Passage shown:

***

Credit: Addiction Blog

Credit: Addiction Blog

In  a recent interview with Addiction Blog on intervention strategies for families, I was asked to explain family intervention models, what treatment strategies they use, and how family members can prepare themselves before the intervention. Through this Q&A, I hope you’re able to learn more about possible options, and discern best practice in intervention from strategies you want to avoid.

ADDICTION BLOG: How many types of family intervention models are currently in practice?

LOUISE STANGER: There are several intervention models which can best be categorized as Surprise, Systemic, Action and Invitational.

The Surprise model was first developed by Dr. Vern Johnson, the grandfather of Intervention, and is described in his landmark book “I’ll Quit Tomorrow – A Practical Guide To Alcoholism Treatment”. Since then, this model has been expanded upon by Dr. Frank Picard, author of “Family Intervention”, Debra and Jeff Jay authors of “Love First”, Ken Seeley who was instrumental in starting the TV Show “Intervention”, John Southworth and Ed Storti, author of “Heart to Heart” among other books.

***

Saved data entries
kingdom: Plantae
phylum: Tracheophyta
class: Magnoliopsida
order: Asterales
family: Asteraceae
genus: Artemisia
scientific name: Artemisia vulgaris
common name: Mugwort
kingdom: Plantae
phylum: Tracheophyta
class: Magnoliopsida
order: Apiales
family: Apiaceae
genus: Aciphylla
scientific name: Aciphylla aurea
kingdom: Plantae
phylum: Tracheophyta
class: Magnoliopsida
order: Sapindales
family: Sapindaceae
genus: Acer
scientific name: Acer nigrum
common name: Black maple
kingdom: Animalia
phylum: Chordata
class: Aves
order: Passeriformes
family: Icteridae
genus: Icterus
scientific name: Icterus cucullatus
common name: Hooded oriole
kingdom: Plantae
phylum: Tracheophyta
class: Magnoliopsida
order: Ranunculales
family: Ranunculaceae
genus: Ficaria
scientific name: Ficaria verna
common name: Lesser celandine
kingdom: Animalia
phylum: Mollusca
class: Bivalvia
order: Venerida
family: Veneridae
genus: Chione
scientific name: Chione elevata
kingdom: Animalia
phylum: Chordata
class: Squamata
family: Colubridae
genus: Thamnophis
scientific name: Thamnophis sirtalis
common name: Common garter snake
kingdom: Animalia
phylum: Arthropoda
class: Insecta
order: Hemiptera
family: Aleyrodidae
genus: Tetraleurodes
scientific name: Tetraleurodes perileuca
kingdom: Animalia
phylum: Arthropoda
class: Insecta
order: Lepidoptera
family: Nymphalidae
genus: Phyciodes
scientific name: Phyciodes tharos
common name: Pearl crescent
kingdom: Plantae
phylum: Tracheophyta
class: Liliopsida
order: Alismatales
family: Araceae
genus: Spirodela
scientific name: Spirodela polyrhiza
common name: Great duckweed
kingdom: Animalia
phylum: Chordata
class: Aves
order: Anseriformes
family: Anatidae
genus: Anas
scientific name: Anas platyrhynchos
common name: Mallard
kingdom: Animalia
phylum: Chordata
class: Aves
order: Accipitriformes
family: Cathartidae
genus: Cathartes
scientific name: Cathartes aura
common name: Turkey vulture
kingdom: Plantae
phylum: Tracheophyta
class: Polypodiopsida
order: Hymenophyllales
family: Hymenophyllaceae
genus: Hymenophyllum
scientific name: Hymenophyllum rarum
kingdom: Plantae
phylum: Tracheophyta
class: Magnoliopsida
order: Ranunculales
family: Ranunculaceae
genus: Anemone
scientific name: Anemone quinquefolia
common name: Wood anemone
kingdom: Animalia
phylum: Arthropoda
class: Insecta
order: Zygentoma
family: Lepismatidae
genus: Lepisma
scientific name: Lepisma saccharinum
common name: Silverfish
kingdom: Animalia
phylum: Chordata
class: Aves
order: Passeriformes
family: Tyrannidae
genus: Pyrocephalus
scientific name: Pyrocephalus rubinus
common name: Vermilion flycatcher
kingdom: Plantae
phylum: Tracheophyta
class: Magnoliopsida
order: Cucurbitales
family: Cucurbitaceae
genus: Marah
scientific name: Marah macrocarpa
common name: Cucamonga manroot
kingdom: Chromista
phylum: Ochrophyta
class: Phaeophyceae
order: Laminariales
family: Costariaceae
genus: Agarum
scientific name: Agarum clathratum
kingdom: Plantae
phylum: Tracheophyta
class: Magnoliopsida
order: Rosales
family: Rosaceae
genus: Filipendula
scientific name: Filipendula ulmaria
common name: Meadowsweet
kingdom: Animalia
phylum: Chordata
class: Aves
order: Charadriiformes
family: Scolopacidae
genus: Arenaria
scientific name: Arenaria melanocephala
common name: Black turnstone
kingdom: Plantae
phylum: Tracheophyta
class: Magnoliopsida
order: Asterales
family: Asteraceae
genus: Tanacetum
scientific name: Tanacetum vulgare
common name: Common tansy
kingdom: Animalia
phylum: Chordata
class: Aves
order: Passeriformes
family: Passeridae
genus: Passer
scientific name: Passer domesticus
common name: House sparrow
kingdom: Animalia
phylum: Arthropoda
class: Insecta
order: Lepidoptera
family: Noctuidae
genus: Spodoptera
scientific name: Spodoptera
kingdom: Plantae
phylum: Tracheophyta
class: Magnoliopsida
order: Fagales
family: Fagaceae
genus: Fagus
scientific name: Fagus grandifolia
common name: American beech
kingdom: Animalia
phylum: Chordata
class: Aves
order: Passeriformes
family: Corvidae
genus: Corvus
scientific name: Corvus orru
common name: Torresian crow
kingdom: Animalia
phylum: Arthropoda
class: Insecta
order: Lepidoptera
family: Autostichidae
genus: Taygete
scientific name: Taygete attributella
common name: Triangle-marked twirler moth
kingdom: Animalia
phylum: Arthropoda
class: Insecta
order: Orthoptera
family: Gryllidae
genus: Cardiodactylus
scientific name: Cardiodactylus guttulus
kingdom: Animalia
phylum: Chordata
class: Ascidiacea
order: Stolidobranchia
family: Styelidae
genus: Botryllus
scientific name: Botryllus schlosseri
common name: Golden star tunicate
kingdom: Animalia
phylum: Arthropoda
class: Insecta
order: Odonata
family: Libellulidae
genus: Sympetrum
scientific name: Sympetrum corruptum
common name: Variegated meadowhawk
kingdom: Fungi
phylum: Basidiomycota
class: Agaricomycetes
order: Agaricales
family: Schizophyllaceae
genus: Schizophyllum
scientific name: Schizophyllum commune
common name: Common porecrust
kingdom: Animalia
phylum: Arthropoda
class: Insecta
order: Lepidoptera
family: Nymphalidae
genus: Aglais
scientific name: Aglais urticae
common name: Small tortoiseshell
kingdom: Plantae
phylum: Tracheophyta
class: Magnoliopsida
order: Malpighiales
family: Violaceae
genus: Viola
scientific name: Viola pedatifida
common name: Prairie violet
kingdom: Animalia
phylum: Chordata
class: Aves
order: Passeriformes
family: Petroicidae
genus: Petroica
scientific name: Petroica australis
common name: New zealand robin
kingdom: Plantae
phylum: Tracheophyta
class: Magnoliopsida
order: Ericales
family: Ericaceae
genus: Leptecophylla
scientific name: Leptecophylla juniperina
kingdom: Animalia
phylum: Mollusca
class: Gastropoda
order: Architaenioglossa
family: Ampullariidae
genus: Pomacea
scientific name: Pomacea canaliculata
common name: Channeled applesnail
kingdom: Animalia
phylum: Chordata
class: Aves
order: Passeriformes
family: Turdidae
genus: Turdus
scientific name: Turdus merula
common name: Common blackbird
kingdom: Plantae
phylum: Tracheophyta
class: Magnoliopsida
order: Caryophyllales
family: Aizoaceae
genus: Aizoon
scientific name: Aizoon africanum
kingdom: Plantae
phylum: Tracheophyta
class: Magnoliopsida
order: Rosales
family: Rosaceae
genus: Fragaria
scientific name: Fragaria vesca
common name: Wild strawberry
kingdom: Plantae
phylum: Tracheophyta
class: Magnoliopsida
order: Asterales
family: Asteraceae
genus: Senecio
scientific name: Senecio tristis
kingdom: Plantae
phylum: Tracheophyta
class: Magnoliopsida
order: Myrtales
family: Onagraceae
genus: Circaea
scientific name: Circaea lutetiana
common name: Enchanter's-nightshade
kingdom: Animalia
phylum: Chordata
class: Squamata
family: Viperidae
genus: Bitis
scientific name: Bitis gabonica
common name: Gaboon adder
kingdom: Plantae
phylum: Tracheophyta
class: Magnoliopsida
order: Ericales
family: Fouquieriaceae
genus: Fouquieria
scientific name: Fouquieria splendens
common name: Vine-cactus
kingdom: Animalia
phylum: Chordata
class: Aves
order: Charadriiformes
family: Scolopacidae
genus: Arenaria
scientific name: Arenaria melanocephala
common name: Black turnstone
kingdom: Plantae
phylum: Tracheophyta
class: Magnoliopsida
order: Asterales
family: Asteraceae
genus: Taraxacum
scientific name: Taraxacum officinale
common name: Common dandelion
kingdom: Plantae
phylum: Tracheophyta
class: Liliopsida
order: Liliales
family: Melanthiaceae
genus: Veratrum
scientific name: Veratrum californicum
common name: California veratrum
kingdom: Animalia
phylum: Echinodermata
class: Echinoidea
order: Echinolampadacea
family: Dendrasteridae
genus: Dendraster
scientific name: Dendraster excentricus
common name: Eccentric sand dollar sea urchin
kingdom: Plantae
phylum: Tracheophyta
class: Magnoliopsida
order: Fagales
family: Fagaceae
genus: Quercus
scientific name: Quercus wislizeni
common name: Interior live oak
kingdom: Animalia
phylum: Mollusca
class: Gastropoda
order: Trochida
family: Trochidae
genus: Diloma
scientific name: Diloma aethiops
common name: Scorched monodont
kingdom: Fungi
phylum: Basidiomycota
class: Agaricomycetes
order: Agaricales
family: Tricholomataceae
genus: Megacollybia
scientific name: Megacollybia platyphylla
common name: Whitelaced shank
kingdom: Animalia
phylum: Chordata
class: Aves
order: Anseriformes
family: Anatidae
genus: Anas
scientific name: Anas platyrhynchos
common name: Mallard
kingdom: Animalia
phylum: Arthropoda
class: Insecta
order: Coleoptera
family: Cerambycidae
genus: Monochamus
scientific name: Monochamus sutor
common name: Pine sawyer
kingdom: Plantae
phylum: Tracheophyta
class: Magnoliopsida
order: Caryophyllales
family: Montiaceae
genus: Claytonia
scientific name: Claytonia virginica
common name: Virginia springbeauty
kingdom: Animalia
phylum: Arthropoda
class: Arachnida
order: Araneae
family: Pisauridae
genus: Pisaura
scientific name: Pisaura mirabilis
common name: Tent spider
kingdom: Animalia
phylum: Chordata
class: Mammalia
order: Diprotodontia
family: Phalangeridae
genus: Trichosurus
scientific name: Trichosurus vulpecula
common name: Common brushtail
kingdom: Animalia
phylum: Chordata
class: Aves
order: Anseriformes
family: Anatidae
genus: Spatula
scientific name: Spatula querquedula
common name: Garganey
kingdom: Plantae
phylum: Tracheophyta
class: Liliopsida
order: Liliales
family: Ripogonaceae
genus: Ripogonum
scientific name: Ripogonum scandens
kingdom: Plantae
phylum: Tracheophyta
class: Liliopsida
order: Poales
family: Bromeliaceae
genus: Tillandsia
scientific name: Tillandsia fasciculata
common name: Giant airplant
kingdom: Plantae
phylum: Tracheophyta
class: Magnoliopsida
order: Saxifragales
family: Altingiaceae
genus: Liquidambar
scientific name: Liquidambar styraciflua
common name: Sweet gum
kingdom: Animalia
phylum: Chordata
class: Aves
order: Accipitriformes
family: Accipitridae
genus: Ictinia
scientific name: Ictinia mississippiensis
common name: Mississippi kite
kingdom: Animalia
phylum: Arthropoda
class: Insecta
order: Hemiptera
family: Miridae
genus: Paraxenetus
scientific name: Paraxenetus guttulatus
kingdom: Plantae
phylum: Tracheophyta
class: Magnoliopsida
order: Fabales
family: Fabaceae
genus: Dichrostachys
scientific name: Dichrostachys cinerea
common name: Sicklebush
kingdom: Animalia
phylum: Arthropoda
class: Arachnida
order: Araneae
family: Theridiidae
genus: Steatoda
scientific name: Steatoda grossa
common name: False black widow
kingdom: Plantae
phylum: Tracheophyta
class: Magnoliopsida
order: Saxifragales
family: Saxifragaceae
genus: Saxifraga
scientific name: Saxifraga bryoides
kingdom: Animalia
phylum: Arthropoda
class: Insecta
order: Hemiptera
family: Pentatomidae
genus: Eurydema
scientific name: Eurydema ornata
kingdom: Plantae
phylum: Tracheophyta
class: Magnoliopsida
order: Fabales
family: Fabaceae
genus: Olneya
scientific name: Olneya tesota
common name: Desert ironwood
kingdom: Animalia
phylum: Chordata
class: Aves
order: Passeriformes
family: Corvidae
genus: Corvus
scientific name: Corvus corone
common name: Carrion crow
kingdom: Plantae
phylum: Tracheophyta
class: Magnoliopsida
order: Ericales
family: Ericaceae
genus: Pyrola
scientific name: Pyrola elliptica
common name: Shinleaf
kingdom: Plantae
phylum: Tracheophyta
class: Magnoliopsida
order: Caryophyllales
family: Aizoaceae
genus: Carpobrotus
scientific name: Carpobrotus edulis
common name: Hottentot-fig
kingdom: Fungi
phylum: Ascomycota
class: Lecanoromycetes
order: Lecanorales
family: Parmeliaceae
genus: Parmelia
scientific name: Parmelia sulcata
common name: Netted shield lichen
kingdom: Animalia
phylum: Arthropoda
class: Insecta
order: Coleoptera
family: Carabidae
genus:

***

Things to do:
1. Update the family intervention interview, starting with "The Surprise model" and going on through "among other books.", with "landmark" replaced by "seminal".
2. Based on the family intervention interview, answer yes or no to each statement and quote the words that decide it.
(a) The interview sorts intervention models into four categories.
(b) Dr. Frank Picard first developed the Surprise model.
(c) Ken Seeley is an author of "Love First."
3. Resume the family intervention interview after its final sentence.

Written responses:
1.
The Surprise model was first developed by Dr. Vern Johnson, the grandfather of Intervention, and is described in his seminal book “I’ll Quit Tomorrow – A Practical Guide To Alcoholism Treatment”. Since then, this model has been expanded upon by Dr. Frank Picard, author of “Family Intervention”, Debra and Jeff Jay authors of “Love First”, Ken Seeley who was instrumental in starting the TV Show “Intervention”, John Southworth and Ed Storti, author of “Heart to Heart” among other books.

2.
(a) Yes: "Surprise, Systemic, Action and Invitational."
(b) No: "first developed by Dr. Vern Johnson"
(c) No: "Debra and Jeff Jay authors of “Love First”"

3.
The Systematic Family Systems Model was introduced by Wayne Raiter Ph.D., while the Action Intervention Model technique is credited to Jean Campell LCSW, Dr. Jim Tracey, and Bill Maher, which uses strategies from psychodrama.

The Invitational Model of interventions surfaces from the Arise Model developed by Dr. Judith Landau and James Garret authors of “Invitational Intervention: A Step by Step guide for Clinicians Helping Families Engage Resistant Substance Abusers” and the BreakFree Model, “How To Help The One You Love” and other books which Brad Lamm has authored, and with whom I am co-facilitating his BreakFree Trainings this Fall, 2015.

ADDICTION BLOG: What are some of the main, evidence based family intervention models in use?

LOUISE STANGER: The strategies used in all models to some degree involve an understanding of:

  • family systems theory
  • human behavior and lifestyle development
  • mental health disorders
  • characteristics of substance abuse disorders
  • characteristics of process disorders

These models also require an understanding of 12-step facilitation, motivational interviewing, and solution-focused therapy from both the therapeutic and business research communities.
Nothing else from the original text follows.